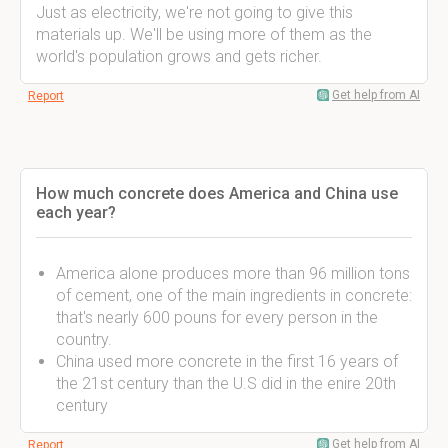
Just as electricity, we're not going to give this
materials up. We'll be using more of them as the
world's population grows and gets richer.
Get help from AI
Report
How much concrete does America and China use
each year?
America alone produces more than 96 million tons
of cement, one of the main ingredients in concrete:
that's nearly 600 pouns for every person in the
country.
China used more concrete in the first 16 years of
the 21st century than the U.S did in the enire 20th
century
Get help from AI
Report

YOUR TASK:
Where a line of the data holds the word "than", copy that line.

WORKED SOLUTION:
America alone produces more than 96 million tons
the 21st century than the U.S did in the enire 20th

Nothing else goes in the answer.